---- Supplied material
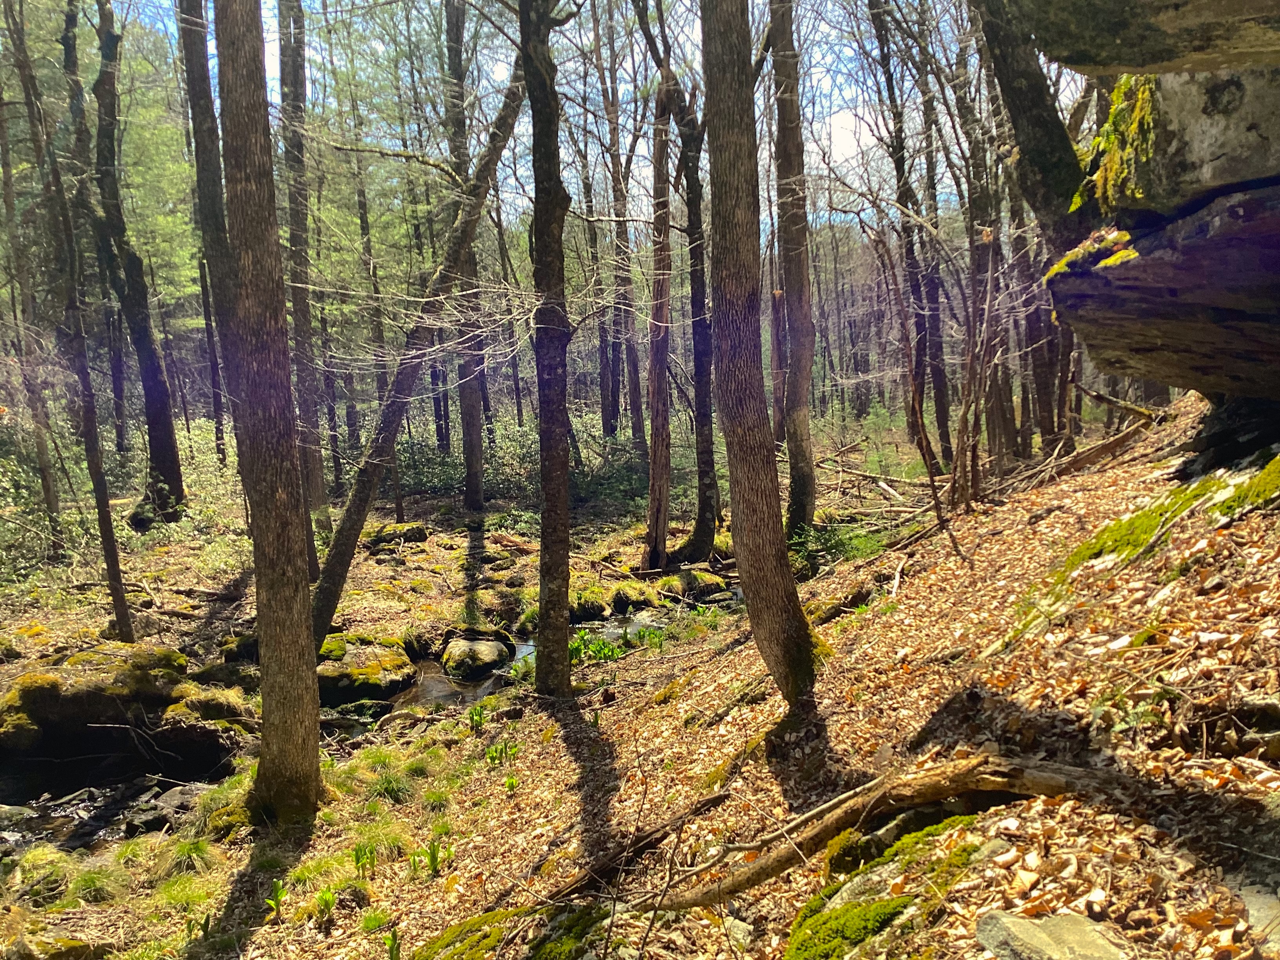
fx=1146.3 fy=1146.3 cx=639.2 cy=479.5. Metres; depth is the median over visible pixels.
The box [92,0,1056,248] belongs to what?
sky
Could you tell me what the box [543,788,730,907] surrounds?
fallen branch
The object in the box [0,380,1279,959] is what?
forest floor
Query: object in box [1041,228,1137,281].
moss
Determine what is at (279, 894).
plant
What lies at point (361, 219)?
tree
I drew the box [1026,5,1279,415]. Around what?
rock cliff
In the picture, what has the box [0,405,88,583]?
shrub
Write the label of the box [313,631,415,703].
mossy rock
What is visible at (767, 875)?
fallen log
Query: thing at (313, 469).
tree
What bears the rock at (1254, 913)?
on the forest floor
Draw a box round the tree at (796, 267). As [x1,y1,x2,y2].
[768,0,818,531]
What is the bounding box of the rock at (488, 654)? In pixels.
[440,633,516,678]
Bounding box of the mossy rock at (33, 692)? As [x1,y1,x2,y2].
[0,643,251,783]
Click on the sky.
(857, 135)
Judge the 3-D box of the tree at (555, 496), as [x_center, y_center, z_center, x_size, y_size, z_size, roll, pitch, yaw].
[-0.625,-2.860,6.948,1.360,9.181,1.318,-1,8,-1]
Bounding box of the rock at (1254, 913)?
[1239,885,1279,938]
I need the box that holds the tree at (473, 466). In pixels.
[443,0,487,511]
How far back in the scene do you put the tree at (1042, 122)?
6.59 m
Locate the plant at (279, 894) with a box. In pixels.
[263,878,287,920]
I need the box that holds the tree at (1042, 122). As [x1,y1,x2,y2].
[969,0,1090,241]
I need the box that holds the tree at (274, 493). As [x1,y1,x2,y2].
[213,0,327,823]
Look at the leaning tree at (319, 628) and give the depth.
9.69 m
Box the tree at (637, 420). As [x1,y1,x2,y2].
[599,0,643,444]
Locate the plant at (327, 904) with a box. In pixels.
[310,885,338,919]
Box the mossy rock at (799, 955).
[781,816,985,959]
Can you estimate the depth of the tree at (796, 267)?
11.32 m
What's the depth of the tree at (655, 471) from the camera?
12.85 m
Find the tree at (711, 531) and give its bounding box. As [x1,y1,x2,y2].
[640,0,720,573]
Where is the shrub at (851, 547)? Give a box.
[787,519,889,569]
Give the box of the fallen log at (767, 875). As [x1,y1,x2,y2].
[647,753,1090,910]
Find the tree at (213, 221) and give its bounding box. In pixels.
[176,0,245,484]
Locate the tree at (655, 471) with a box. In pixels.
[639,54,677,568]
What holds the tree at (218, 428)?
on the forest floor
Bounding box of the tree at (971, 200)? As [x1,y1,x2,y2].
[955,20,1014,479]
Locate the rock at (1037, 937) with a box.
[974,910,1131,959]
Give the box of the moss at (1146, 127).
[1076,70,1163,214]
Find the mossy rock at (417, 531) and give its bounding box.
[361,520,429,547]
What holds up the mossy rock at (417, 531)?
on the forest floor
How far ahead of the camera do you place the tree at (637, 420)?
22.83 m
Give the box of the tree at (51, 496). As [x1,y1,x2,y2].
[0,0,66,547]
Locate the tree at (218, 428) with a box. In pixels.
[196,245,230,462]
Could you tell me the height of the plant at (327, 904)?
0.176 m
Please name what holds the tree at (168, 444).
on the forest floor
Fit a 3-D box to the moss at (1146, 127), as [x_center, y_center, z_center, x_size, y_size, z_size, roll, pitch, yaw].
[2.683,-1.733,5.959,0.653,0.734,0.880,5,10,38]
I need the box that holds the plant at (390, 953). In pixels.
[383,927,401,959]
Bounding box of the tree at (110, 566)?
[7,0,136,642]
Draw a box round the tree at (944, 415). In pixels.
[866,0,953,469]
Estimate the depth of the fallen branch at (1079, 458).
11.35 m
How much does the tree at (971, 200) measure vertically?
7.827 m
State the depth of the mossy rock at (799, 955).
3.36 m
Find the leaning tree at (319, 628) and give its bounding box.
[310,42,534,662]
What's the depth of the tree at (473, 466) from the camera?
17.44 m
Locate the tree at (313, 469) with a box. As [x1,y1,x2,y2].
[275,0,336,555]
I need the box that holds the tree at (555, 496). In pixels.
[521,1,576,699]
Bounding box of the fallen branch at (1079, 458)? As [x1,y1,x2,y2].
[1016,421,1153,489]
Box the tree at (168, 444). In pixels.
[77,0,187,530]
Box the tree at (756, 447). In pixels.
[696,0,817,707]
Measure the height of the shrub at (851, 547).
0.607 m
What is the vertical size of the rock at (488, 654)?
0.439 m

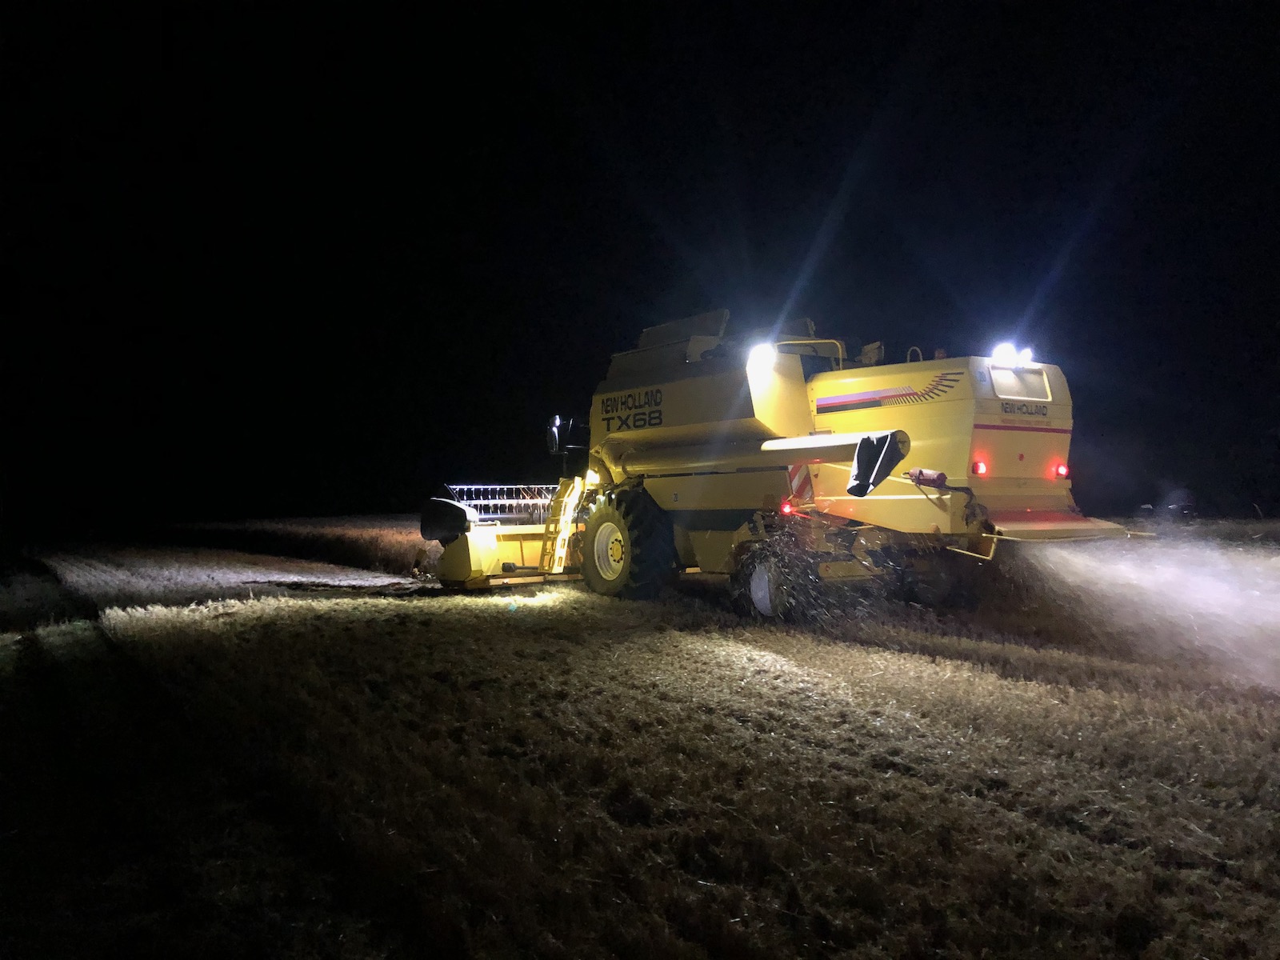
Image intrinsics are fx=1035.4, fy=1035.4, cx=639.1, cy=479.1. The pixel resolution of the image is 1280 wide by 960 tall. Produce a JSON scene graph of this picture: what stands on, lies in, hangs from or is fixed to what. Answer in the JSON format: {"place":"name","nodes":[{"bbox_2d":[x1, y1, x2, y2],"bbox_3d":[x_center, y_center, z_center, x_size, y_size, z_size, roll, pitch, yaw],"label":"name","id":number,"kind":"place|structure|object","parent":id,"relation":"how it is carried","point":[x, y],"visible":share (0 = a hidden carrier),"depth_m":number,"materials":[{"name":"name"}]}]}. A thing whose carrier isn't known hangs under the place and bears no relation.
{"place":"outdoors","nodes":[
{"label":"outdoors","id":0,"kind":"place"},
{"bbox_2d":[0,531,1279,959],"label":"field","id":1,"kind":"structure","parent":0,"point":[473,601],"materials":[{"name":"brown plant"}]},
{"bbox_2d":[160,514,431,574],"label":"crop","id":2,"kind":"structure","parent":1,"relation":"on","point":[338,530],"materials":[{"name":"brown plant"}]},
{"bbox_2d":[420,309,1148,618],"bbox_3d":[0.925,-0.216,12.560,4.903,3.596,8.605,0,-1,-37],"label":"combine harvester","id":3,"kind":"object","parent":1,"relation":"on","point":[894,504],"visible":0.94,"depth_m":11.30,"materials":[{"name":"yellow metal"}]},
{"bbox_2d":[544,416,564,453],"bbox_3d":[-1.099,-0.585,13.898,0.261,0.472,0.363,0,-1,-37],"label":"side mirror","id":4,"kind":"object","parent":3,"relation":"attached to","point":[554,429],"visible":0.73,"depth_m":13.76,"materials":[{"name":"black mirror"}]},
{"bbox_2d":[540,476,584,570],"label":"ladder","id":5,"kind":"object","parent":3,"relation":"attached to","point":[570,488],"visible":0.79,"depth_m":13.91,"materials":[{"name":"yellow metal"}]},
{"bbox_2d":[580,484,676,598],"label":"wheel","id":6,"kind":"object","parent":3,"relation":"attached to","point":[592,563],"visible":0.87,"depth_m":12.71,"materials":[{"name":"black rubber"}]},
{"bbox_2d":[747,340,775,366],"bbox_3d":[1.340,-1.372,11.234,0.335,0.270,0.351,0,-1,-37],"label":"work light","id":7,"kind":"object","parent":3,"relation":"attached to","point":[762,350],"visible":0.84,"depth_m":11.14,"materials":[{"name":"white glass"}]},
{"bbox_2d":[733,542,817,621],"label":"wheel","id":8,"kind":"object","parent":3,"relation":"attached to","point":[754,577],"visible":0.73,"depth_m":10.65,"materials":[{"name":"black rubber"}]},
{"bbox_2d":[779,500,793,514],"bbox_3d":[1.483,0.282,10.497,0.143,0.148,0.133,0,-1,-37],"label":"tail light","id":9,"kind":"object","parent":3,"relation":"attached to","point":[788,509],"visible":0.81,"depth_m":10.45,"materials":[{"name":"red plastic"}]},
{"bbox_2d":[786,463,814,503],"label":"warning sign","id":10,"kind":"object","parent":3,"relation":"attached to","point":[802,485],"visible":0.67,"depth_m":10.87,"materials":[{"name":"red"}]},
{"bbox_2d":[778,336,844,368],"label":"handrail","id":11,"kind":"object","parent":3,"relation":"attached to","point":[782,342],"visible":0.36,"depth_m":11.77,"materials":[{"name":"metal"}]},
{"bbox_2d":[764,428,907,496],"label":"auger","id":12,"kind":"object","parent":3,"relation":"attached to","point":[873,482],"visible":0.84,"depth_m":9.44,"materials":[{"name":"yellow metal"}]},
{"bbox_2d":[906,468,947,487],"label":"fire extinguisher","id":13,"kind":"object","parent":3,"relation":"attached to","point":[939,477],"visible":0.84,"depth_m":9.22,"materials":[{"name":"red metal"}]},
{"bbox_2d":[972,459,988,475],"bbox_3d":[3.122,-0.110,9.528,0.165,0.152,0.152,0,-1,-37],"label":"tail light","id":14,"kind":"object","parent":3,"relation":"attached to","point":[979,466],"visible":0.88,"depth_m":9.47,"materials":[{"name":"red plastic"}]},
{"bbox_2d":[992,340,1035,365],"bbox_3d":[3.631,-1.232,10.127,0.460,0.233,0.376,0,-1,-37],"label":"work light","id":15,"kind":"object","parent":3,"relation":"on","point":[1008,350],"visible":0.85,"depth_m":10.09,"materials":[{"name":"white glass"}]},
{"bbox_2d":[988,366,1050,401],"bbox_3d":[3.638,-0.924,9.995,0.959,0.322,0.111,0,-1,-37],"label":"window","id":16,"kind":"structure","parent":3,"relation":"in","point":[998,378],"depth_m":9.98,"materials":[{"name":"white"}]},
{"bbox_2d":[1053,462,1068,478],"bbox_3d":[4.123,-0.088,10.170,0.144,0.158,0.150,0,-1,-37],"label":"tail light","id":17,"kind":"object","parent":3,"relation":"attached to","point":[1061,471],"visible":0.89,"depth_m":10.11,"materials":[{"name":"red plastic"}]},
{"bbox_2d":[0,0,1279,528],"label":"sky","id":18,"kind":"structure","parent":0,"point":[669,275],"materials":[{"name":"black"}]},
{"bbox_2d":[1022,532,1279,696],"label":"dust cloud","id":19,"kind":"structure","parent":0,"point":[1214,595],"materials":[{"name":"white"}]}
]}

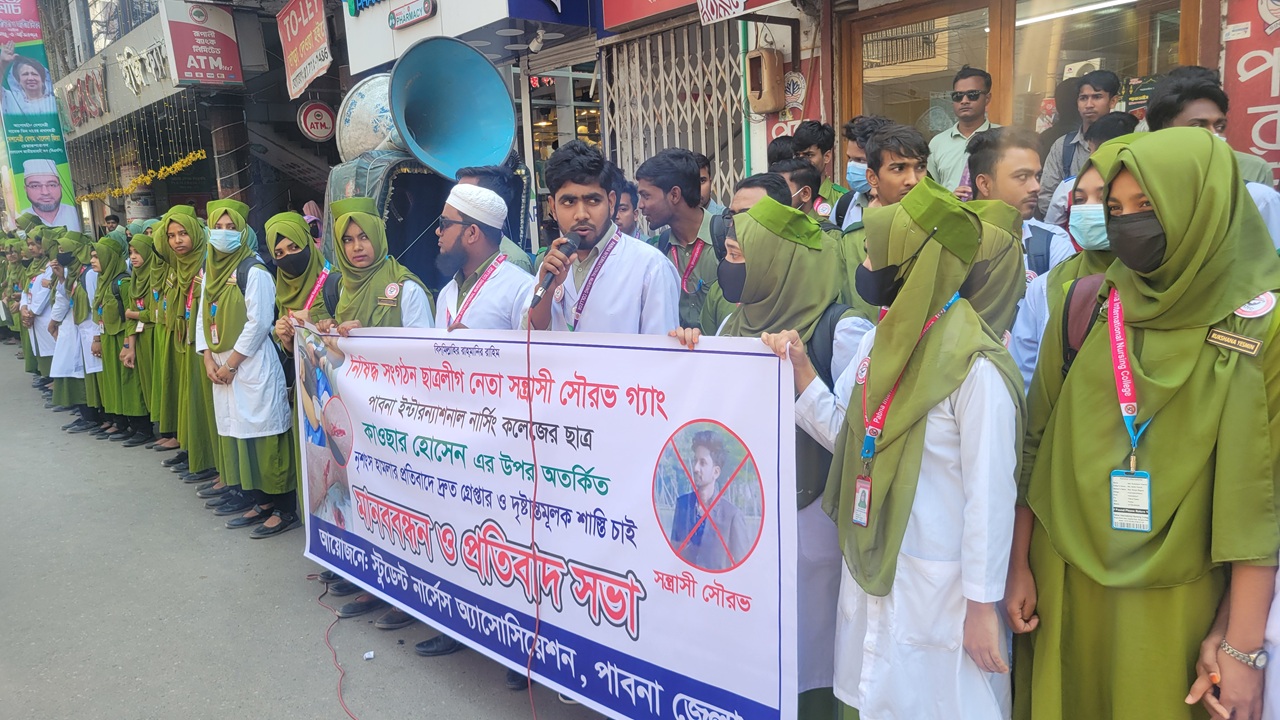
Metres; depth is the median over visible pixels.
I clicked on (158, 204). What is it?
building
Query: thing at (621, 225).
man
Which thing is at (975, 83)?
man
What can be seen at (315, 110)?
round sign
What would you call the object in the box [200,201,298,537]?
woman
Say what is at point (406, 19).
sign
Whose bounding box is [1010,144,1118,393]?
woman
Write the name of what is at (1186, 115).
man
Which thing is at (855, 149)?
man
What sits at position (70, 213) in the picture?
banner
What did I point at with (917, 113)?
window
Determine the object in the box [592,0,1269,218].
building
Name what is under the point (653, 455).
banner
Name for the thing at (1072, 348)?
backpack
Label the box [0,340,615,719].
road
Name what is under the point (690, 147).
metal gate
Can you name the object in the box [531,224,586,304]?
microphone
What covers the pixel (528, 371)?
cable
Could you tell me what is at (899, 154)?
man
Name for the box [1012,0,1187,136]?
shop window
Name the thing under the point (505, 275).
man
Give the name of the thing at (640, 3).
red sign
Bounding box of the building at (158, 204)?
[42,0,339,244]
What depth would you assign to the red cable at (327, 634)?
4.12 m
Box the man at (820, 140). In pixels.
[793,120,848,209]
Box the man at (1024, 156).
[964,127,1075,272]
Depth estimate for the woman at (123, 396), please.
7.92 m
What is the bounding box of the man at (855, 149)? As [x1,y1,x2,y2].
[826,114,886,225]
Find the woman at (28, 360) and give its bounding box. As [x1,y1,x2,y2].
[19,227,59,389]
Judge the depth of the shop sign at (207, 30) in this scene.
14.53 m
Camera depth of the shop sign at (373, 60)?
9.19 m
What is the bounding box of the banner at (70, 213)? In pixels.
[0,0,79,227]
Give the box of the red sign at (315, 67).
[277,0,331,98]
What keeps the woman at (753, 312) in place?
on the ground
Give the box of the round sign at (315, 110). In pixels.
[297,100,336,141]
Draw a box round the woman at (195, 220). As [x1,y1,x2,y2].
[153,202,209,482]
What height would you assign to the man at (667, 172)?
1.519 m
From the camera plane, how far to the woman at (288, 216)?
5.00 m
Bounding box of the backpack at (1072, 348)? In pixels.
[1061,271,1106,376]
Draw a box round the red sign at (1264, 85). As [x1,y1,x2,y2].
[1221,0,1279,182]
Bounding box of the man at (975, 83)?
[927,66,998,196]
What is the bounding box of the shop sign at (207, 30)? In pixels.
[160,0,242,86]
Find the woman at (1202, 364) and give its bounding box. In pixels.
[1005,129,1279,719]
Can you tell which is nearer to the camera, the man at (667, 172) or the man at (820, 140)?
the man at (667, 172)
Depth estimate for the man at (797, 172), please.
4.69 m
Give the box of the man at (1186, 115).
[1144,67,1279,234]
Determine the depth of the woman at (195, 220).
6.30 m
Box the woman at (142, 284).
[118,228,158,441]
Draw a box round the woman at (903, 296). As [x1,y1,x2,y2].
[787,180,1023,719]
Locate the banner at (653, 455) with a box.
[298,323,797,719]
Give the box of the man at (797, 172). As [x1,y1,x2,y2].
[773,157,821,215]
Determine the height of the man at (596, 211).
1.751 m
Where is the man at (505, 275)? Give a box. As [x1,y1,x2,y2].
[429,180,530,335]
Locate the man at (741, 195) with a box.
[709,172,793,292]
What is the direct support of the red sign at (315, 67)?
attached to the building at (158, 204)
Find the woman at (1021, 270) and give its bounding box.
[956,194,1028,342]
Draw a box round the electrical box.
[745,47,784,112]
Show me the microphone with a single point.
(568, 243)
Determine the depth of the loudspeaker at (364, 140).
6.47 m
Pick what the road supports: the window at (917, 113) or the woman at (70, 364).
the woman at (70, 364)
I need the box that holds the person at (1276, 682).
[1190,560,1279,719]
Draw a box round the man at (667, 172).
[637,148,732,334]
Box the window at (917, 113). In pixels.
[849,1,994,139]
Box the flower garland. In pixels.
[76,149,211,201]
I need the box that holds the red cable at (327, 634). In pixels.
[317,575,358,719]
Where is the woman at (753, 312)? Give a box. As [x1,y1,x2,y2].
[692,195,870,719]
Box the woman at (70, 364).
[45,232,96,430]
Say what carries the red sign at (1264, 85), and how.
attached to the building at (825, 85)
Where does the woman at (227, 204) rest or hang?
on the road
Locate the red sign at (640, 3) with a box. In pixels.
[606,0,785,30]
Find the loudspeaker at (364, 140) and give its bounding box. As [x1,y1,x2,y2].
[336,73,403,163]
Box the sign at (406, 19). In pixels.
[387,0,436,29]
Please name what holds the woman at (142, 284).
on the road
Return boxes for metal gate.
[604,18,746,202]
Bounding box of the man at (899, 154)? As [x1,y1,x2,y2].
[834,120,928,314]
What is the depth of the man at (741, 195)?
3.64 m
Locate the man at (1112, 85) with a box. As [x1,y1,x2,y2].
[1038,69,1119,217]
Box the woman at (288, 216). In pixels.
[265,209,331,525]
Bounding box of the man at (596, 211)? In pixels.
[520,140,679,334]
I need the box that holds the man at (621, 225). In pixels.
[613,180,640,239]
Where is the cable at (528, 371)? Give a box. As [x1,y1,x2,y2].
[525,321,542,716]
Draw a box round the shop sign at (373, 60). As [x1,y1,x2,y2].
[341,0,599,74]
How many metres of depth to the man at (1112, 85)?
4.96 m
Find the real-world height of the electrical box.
--------
Within the lines above, find those holding the word "median" and copy them.

> _Exercise solution_:
fx=1146.3 fy=1146.3 cx=639.2 cy=479.5. Metres; depth is the median over visible pixels.
Metres; depth is the median over visible pixels.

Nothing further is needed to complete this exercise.